The next few months will show us where the regulators want the flow to go.

ThePythonicCow
06-09-10, 05:06 PM
TPC, do you believe that the Wocu will have a gold component?

For my part, I think it will be essential in order to sell this new currency to the masses.
The Wocu does not have a gold component at present, as others have noted above. I don't see any way that the Wocu could be directly modified to contain a gold element and maintain its current selling strengths, as an apolitical meta-currency weighted against a basket of all the worlds major national currencies.

The Wocu isn't sold to the masses; individual nations (or regions, perhaps, with the Euro) keep their national currencies.
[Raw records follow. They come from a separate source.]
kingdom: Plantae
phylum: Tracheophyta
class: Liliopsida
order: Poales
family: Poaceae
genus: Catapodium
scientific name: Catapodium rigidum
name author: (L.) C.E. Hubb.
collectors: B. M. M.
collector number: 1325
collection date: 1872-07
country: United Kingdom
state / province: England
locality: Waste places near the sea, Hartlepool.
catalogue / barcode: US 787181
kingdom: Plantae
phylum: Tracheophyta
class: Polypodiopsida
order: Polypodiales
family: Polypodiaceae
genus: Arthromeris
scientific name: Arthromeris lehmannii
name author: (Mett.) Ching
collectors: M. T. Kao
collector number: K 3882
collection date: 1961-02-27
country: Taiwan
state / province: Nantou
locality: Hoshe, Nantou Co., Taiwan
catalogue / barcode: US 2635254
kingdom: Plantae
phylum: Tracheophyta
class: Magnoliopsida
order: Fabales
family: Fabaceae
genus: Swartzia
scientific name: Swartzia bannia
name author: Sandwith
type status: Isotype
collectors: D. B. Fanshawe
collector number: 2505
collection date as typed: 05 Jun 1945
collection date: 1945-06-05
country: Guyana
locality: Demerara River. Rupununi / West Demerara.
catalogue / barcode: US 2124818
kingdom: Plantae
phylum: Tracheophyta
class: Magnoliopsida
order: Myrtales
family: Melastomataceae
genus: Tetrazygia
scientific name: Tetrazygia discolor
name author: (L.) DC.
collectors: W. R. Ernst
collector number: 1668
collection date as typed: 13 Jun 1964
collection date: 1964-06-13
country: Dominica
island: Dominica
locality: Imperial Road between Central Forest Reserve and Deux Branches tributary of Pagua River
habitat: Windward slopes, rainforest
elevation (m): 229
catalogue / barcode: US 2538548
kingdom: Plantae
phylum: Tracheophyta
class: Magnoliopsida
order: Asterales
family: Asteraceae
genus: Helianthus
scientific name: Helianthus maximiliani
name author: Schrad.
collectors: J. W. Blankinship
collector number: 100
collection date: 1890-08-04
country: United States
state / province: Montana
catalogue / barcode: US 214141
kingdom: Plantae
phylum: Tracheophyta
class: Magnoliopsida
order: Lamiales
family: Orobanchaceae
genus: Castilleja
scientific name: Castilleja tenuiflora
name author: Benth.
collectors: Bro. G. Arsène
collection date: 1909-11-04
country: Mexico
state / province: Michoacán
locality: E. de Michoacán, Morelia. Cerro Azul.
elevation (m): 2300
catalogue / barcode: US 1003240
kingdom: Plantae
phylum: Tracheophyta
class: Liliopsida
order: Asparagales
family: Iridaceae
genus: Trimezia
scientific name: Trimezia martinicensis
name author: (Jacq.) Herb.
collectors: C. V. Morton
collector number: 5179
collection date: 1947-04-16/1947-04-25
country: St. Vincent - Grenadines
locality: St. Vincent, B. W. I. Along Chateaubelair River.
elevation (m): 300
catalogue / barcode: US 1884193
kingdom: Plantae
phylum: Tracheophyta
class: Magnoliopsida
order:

The Wocu is only "sold" to major players in the Forex markets, such as national central banks and big energy and transportation interests.

The Wocu would hope to become the world's reserve currency, the meta-currency, the currency in which national central banks settle accounts and hold reserves, and the currency in which major inter-national contracts for transportation and energy might be written, replacing the Dollar in its reserve currency role.

Gold comes into the scene indirectly, as holdings of various national central banks, in varying degrees and as "insurance" (the same reason you or I hold gold in the long term) for the day that such international fiat currency arrangements collapse.

P.S. -- When and if gold is commonly quoted in Wocu rather than Dollars, we will likely hear familiar sounding allegations from us gold bugs that the price of gold in Wocu/gram is being "managed" by the GIS/IMF/G20 and their central banks, in order to lend credence to the sustained value of Wocu. I'd expect we'd see the Wocu/gram price of gold fall for a decade or two, as we did with the Dollar/ounce price after the early 1980's Dollar crisis.

P.P.S -- Ultimately it would be this falling price, in Wocu/gram, of gold, over a period of a decade or more, that would drive a substantial quantity of gold from smaller private hands back into central banks. That re-centralization of gold is something I also anticipate, and mentioned IIRC yesterday in some other post somewhere here on iTulip. Investors usually seek to hold what's increasing in wealth and to divest themselves of what is declining in value.

ThePythonicCow
06-09-10, 05:36 PM
P.P.P.S. -- Gold "backed" the Dollar in an indirect way in the two decades between the early 1980's and the early 2000's. It was commonly priced in Dollars, and its Dollar/ounce price was declining over that period, which us Conspiracy <s>Cows</s> Nuts blame on central bank and bullion bank manipulation. When you choose to price your product in units established by your "arch enemy" and when they have the power to manipulate that price, you're pwned. Gold was no longer the stronger money backing the Dollar; Gold was being abused by the Dollar Masters to the benefit of the Dollar. I am predicting this scenario will repeat, with the Wocu.